Bayview neighborhood residents began speaking out about the health problems they suffered and the smoke-spewing power plant in 1991, said Espanola Jackson, a longtime community activist. According to a 2000 survey by the San Francisco Department of Public Health, one in six children and one in 10 adults in the Bayview-Hunters Point neighborhoods have asthma, nearly double the rates of the rest of the city.
In 1998, PG&E entered an agreement with the City and County of San Francisco to close the power plant. Despite delays and doubts among community members that the closure would happen, the plant officially ceased operations on May 15, about five months after the original 2005 deadline.
Many cite Black media as key players in keeping the power plant and the health issues facing these predominantly black neighborhoods in the headlines.
In April 2006, when another closure deadline was missed, The San Francisco BayView Newspaper columnist Marie Harrison wrote an article outlining her attempts to get clear answers from PG&E on their plans and calling for community members to gather at the plant in protest.
Amelia Ashley Ward, publisher of The Sun Reporter said that's because African American newspapers serve as advocates for their communities. "When the community is concerned, they come to us first," said Ward.
Kevin Weston, who monitors black media for New America Media, said you can chronicle the entire course of the movement to close the power plant through archives of the San Francisco BayView Newspaper.
Robert Harris, PG&E Vice President of Environmental, Health, Safety & Technical Services, looked to newspapers serving the city's African American communities to gauge public opinion. "Some are geared towards young voices, some older voices, and together we heard all of those voices calling for the one goal of closing the power plant," said Harris.
The closure of the Hunters Point Power Plant may have set a precedent of corporate responsibility for the communities where they operate -- and for how community pressure can make the powers that be listen. Former San Francisco Mayor Willie L. Brown, who spoke at the event, observed that the movement to close the plant energized the city like no other cause.
Speakers and audience members often did not agree on the process of how to close the plant, but the one thing everyone came to agree on over the past decades was that the 77-year-old plant should be closed.
"I can't think of another community activism [movement] that took so long and was so successful," said Arthur O'Donnell, an energy and environmental journalist for the Greenwire website and other environmental publications.
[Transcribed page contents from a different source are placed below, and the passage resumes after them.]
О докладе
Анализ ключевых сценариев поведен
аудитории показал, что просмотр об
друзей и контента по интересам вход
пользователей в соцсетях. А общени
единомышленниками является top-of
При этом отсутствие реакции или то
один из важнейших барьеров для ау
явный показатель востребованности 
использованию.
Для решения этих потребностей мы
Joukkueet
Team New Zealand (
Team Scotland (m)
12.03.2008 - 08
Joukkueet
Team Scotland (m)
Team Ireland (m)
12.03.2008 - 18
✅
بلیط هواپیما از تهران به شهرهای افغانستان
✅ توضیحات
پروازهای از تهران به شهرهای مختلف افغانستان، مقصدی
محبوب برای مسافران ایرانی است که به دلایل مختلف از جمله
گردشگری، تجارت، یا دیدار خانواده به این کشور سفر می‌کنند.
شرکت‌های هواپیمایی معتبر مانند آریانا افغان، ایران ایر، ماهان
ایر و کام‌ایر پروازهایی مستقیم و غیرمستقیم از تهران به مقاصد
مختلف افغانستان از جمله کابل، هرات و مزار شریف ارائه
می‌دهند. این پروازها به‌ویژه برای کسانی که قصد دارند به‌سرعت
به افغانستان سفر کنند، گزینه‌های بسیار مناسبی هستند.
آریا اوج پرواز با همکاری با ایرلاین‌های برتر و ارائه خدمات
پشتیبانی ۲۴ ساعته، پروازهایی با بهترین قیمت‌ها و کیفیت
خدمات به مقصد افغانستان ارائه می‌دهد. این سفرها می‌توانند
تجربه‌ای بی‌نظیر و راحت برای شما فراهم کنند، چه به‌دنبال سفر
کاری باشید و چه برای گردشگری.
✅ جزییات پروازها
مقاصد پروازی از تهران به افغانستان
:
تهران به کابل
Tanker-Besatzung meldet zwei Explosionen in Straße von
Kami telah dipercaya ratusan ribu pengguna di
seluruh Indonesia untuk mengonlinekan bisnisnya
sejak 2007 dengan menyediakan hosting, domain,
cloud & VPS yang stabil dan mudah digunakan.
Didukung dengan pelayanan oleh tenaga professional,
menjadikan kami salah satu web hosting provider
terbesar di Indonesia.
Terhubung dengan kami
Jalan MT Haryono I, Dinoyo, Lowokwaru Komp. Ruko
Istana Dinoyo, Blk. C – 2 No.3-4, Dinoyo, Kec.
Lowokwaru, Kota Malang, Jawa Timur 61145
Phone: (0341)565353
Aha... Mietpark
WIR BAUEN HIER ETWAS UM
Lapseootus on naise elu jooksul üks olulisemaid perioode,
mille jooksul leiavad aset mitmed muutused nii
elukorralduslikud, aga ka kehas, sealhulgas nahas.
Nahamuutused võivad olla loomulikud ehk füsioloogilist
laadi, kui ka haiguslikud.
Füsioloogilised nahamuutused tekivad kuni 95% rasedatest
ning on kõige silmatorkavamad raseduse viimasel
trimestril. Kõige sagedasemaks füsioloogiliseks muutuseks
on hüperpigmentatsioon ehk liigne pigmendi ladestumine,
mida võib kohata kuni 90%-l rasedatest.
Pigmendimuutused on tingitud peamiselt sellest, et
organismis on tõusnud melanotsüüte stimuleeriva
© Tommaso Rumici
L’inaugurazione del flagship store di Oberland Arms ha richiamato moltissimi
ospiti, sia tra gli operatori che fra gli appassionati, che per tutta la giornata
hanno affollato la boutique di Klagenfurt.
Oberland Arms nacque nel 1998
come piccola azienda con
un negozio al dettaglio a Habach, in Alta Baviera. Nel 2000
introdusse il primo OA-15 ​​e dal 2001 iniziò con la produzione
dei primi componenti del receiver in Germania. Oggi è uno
"When we started this project the chance that we would get together on an issue was slim to none," said Bryant. Residents of Bayview and nearby neighborhoods formed groups such as The Close It! Coalition to put pressure on PG&E to close the plant that sat just across the street from housing projects where mainly low-income African American and minority communities made their homes. The movement set a model of how communities can leverage their voices to make change happen.
"This day shows what can happen when companies are willing to work with the communities they are in," said Harris. The plant will be demolished and the land remediated to meet California EPA standards for residential use. A PG&E outdoor switchyard on an adjacent six acres will remain in operation and will undergo exterior beautification.